恋愛に無関心の院長が恋に落ちるわけがない
第十四章 院長にとって最も恐ろしいこと
 ヴァンスの件から五日が経ち、今日はオペ。

 院長からの注意事項を守ったオーナーが、今朝ヴァンスを連れて来て、一泊二日の入院で預かった。
 
 鎮静剤と注射麻酔で、少しはおとなしくなってくれたから、静脈確保もスムーズに導入できて、無事に全身麻酔下でオペが終了した。

 いつものように昼休み中にオペで、その後は麻酔が覚めるまで、常に目を気配り観察していた。

 夕方の患畜の世話や保定の補助も終わり、院長は処置を済ませて一階に下りて行った。

「ヴァンス、点耳しようね」

 巨大なケージの中に視線を馳せると、垂れ耳をわずかに動かして、真っ黒な毛のあいだから覗かせるつぶらな瞳で、じっと私を見ている。

「院長の代わりは、私がやらなくちゃ。よし」

 ケージの扉を開けて、中に入るとヴァンスの耳が、ぴくりと動いて腰を上げかけたから、お尻に軽く手を添えて伏せさせる。

「ヴァンス、いい子できるじゃないの」
 スクラブのポケットから、点耳薬を出そうとした。

「ヴァンス、気分はどうだ、いい子だな、先生、なにもしないよ」

 背後から、子供をなだめるような優しい口調で、ヴァンスの名前を呼ぶ穏やかな声がする。

「ヴァンス、おとなしいです」
 唇をほころばせて仰ぎ見ると、中腰の院長がゆっくりと人差し指を唇にあてる。

 眼球は揺れ動き、その顔は強張り、今まで見たことがないくらいに引きつった表情で、ケージから出ろと目で合図をされた。

 噛まれたときより、蒼い顔をして心配しすぎ。
 
 ケージを出ようとしたら、ヴァンスが地響きみたいな唸り声を上げて、今回は鼻にしわを寄せ集め、鋭い牙を剥いて体を震わせるようにしている。

 オペ後は麻酔から、まだ完全に目が覚めていないと思ったのに、もしかして次の段階の、興奮状態に移行してしまったのかもしれない。

 あまりの怖さに、みぞおちを掴まれたようにドクンと鳴る。

 この世の空気がないみたいに呼吸が浅くなって、水の底に落とされた感覚で苦しくて上手に息ができない。

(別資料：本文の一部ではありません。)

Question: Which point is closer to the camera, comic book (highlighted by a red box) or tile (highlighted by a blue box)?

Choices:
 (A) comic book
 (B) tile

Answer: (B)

 院長は、私の視線の動きと顔色で一瞬、片側の顔を歪ませた。

 全身から血の気が引いて、手足が冷たくしびれてきた。
 唾を飲み込む大きな音さえ、ヴァンスを刺激しそうで浅く呼吸する。

「ヴァンス、いい子だ、そう唸るなよ、なにもしないよ」

 ヴァンスを撫でる少し笑みが交じった優しい声が、すぐそこで聞こえるのに。

 すぐそこ目の前に院長がいるのに、体がぜんぜんいうことをきいてくれない。

 逃げ場のない狭いケージの中で、私の体よりもずっと大きなヴァンスは、今度こそ私を噛むつもりなの?